The closing of the offering of the Notes is expected to occur on or about June 17, 2024, subject to customary closing conditions.

RBI expects to use the net proceeds from the offering of the Notes to refinance a portion of the Issuers’ existing term loan B facility due in September 2030 (the “Term Loan B Facility”), pay related fees and expenses and for general corporate purposes.

The Notes will be first lien senior secured obligations of the Issuers, guaranteed fully and unconditionally, and jointly and severally, on a senior secured basis by Restaurant Brands International Limited Partnership (“Holdings”) and each of Holdings’ wholly-owned subsidiaries that also guarantee the Issuers’ obligations under the Issuers’ existing senior secured credit facilities.

The Notes were offered (i) to persons reasonably believed to be qualified institutional buyers pursuant to Rule 144A under the Securities Act of 1933, as amended (the “Securities Act”), and (ii) outside the U.S. pursuant to Regulation S under the Securities Act. The Notes and the related guarantees have not been and will not be registered under the Securities Act and may not be offered or sold in the U.S. absent registration or an applicable exemption from the registration requirements under the Securities Act and applicable state securities laws.

RBI also announced today that it will be repricing and downsizing its Term Loan B Facility, from $5,912 million at Adjusted Term SOFR Rate plus 2.25% to $4,750 million at Adjusted Term SOFR Rate plus 1.75%, after giving effect to the anticipated use of the net proceeds from the offering of the Notes. There are no changes to the maturity of the Term Loan B Facility following this repricing and all other terms are substantially unchanged.

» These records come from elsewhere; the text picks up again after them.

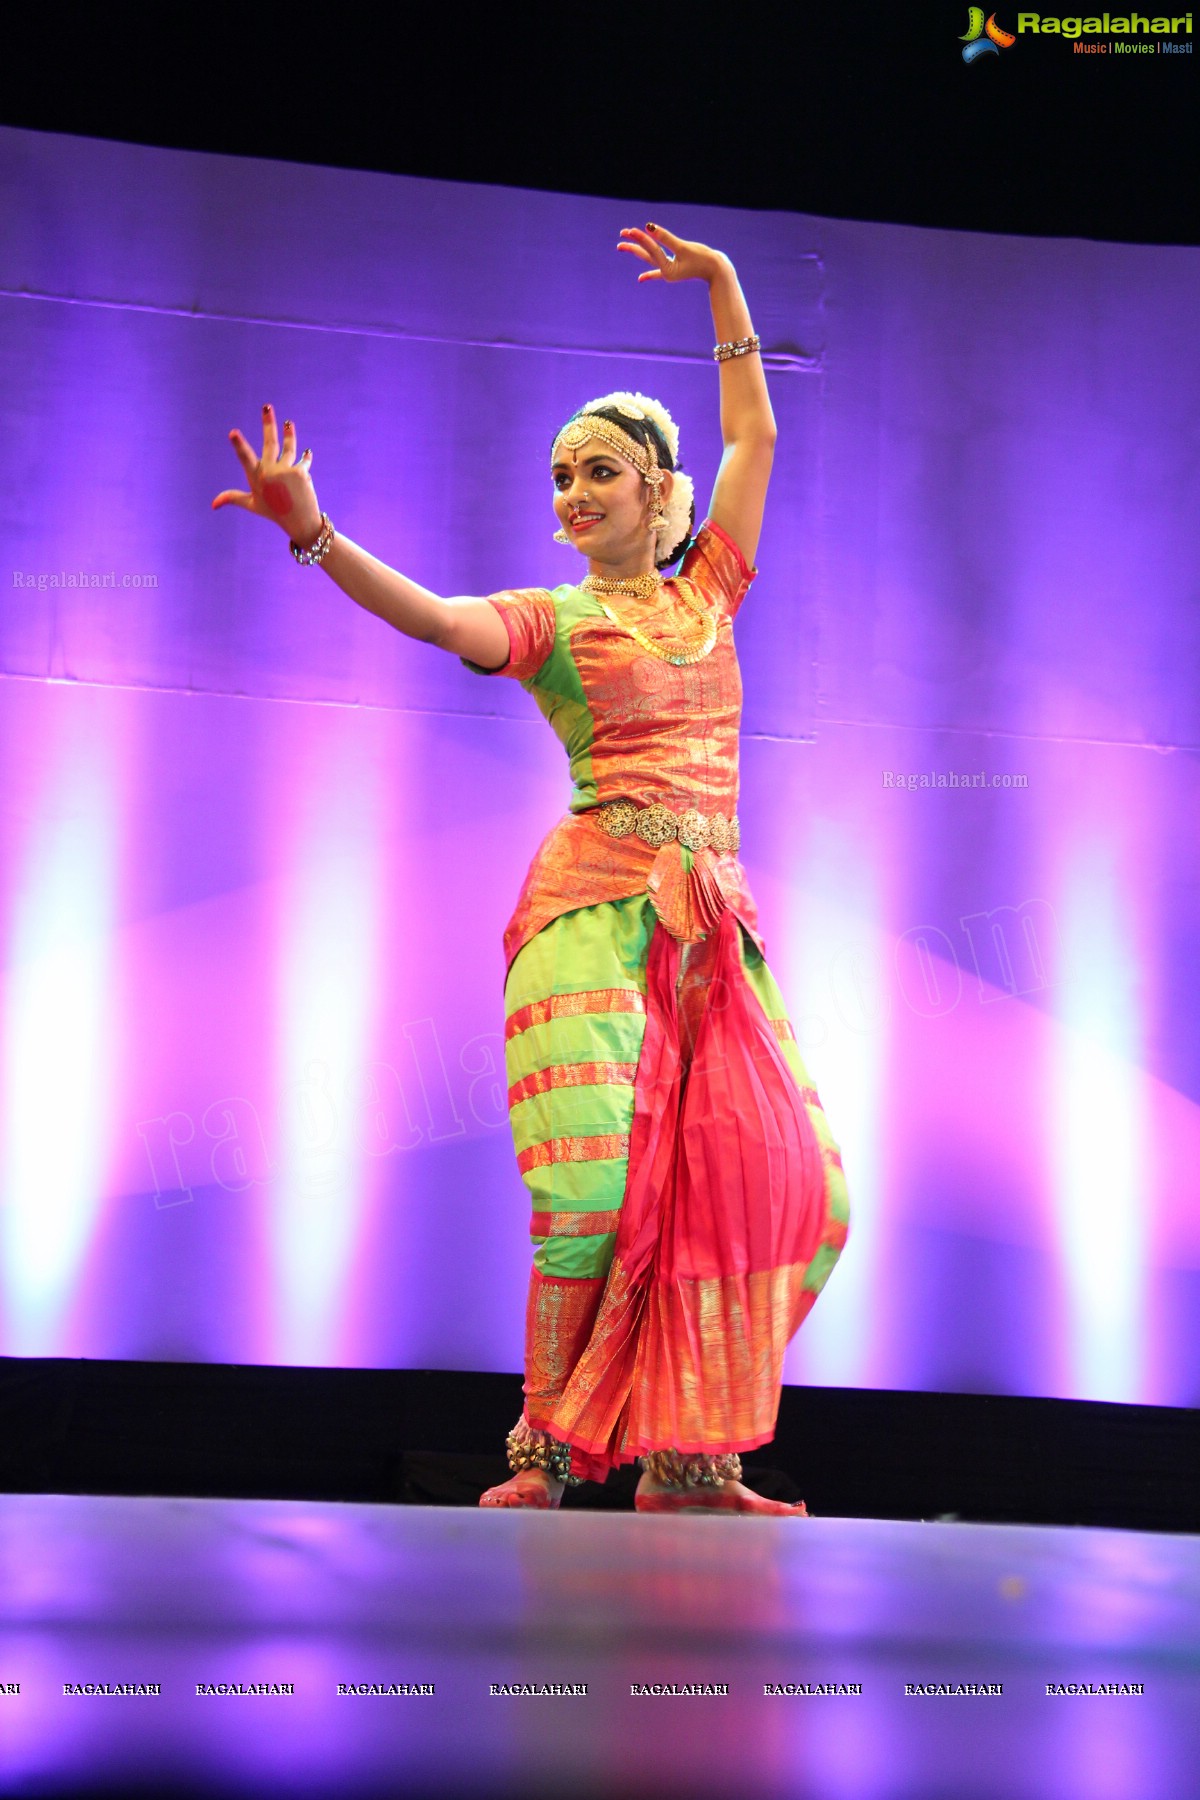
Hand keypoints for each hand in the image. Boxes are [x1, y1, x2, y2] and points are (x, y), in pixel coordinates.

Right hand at [212, 402, 322, 541]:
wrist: (300, 523)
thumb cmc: (274, 512)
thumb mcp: (252, 504)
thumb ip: (233, 498)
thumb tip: (213, 504)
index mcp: (256, 477)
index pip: (245, 458)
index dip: (239, 445)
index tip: (233, 432)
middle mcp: (270, 472)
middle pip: (269, 442)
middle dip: (268, 423)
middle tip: (267, 406)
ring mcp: (286, 470)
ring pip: (288, 447)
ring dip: (289, 433)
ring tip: (288, 423)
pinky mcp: (300, 471)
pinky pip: (302, 459)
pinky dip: (304, 457)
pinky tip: (306, 453)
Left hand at [617, 224, 728, 284]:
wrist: (717, 270)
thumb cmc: (703, 259)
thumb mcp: (683, 247)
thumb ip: (666, 238)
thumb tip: (649, 228)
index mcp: (667, 269)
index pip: (652, 249)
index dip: (642, 238)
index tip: (631, 229)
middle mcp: (665, 271)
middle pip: (646, 255)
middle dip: (633, 245)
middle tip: (620, 237)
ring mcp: (669, 270)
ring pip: (650, 258)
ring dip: (638, 250)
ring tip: (624, 245)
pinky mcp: (674, 269)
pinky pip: (659, 270)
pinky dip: (650, 274)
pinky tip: (640, 279)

These transactions are expected to be approximately neutral to net leverage and to result in annualized net interest savings.

This press release shall not constitute an offer to sell or the solicitation of an offer to buy any securities, nor shall there be any sale of securities in any jurisdiction in which such offer, solicitation or sale would be unlawful prior to registration or qualification under the securities laws of any such jurisdiction.